(Extracted records)

•••

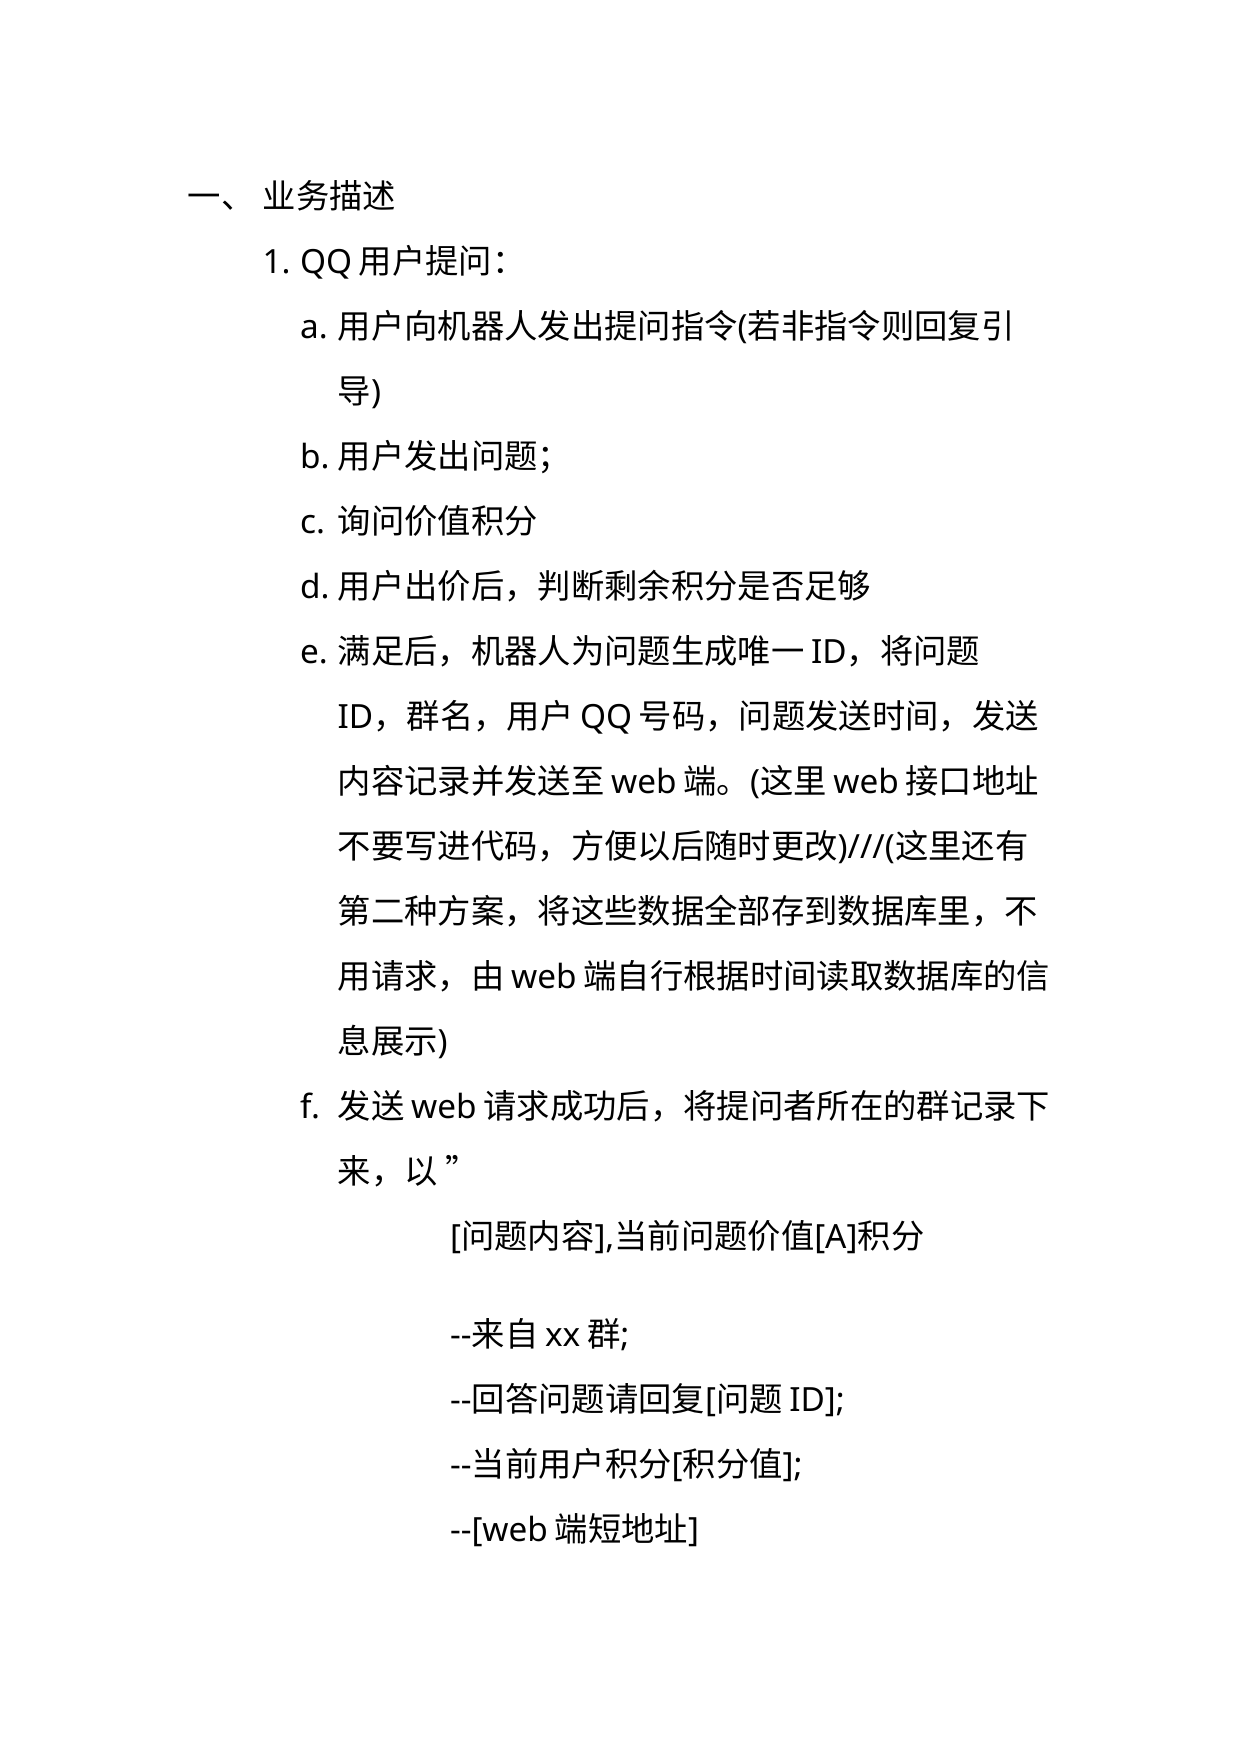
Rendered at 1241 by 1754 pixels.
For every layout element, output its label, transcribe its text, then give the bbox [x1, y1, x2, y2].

list QQ用户提问： [262, 227, 1053, 292]
list 满足后，机器人为问题生成唯一ID，将问题ID，群名，用户QQ号码，问题发送时间，发送内容记录并发送至web端。(这里web接口地址不要写进代码，方便以后随时更改)///(这里还有第二种方案，将这些数据全部存到数据库里，不用请求，由web端自行根据时间读取数据库的信息展示) [300, 617, 1053, 1072]
list [问题内容],当前问题价值[A]积分 [406, 1202, 1053, 1267]
list 用户向机器人发出提问指令(若非指令则回复引导) [300, 292, 1053, 422]
list 用户发出问题； [300, 422, 1053, 487]
list --[web端短地址] [406, 1494, 1053, 1559]
list --来自xx群; [406, 1299, 1053, 1364]
list 发送web请求成功后，将提问者所在的群记录下来，以 ” [300, 1072, 1053, 1202]
list --当前用户积分[积分值]; [406, 1429, 1053, 1494]
list 业务描述 [187, 162, 1053, 227]
list --回答问题请回复[问题ID]; [406, 1364, 1053, 1429]
list 询问价值积分 [300, 487, 1053, 552]
list 用户出价后，判断剩余积分是否足够 [300, 552, 1053, 617]
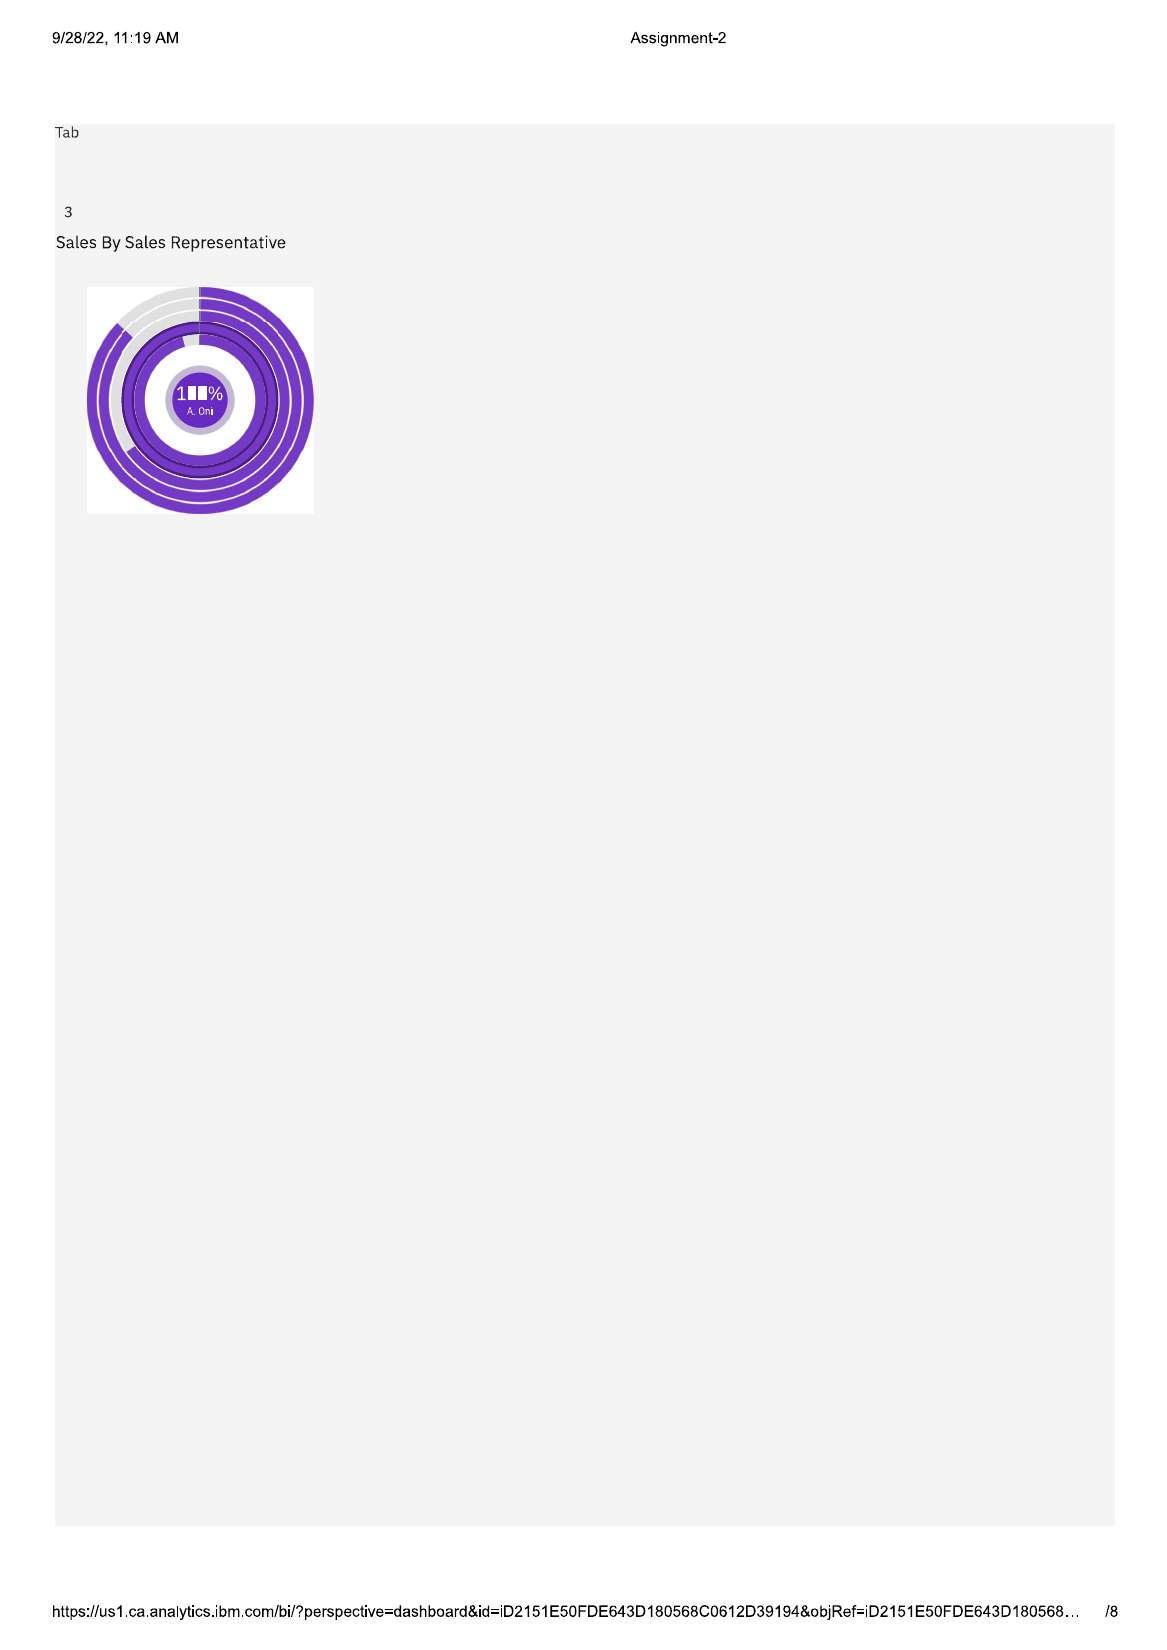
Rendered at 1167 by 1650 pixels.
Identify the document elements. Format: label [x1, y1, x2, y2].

picture [86, 286, 314, 514]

•••

* **What to do**: Each line from the one holding "For every layout" to the end of the records above must be copied exactly; the pictures must not be copied.

* **Solution to this task**:
For every layout element, output its label, transcribe its text, then give the bbox [x1, y1, x2, y2].

list QQ用户提问： [262, 227, 1053, 292]
list 满足后，机器人为问题生成唯一ID，将问题ID，群名，用户QQ号码，问题发送时间，发送内容记录并发送至web端。(这里web接口地址不要写进代码，方便以后随时更改)///(这里还有第二种方案，将这些数据全部存到数据库里，不用请求，由web端自行根据时间读取数据库的信息展示) [300, 617, 1053, 1072]
list [问题内容],当前问题价值[A]积分 [406, 1202, 1053, 1267]
list 用户向机器人发出提问指令(若非指令则回复引导) [300, 292, 1053, 422]
list 用户发出问题； [300, 422, 1053, 487]
list --[web端短地址] [406, 1494, 1053, 1559]
list --来自xx群; [406, 1299, 1053, 1364]
list 发送web请求成功后，将提问者所在的群记录下来，以 ” [300, 1072, 1053, 1202]
list --当前用户积分[积分值]; [406, 1429, 1053, 1494]
list 业务描述 [187, 162, 1053, 227]
list --回答问题请回复[问题ID]; [406, 1364, 1053, 1429]
list 询问价值积分 [300, 487, 1053, 552]
list 用户出价后，判断剩余积分是否足够 [300, 552, 1053, 617]
Rendered at 1167 by 1650 pixels.
Identify the document elements. Format: label [x1, y1, x2, y2].

picture [86, 286, 314, 514]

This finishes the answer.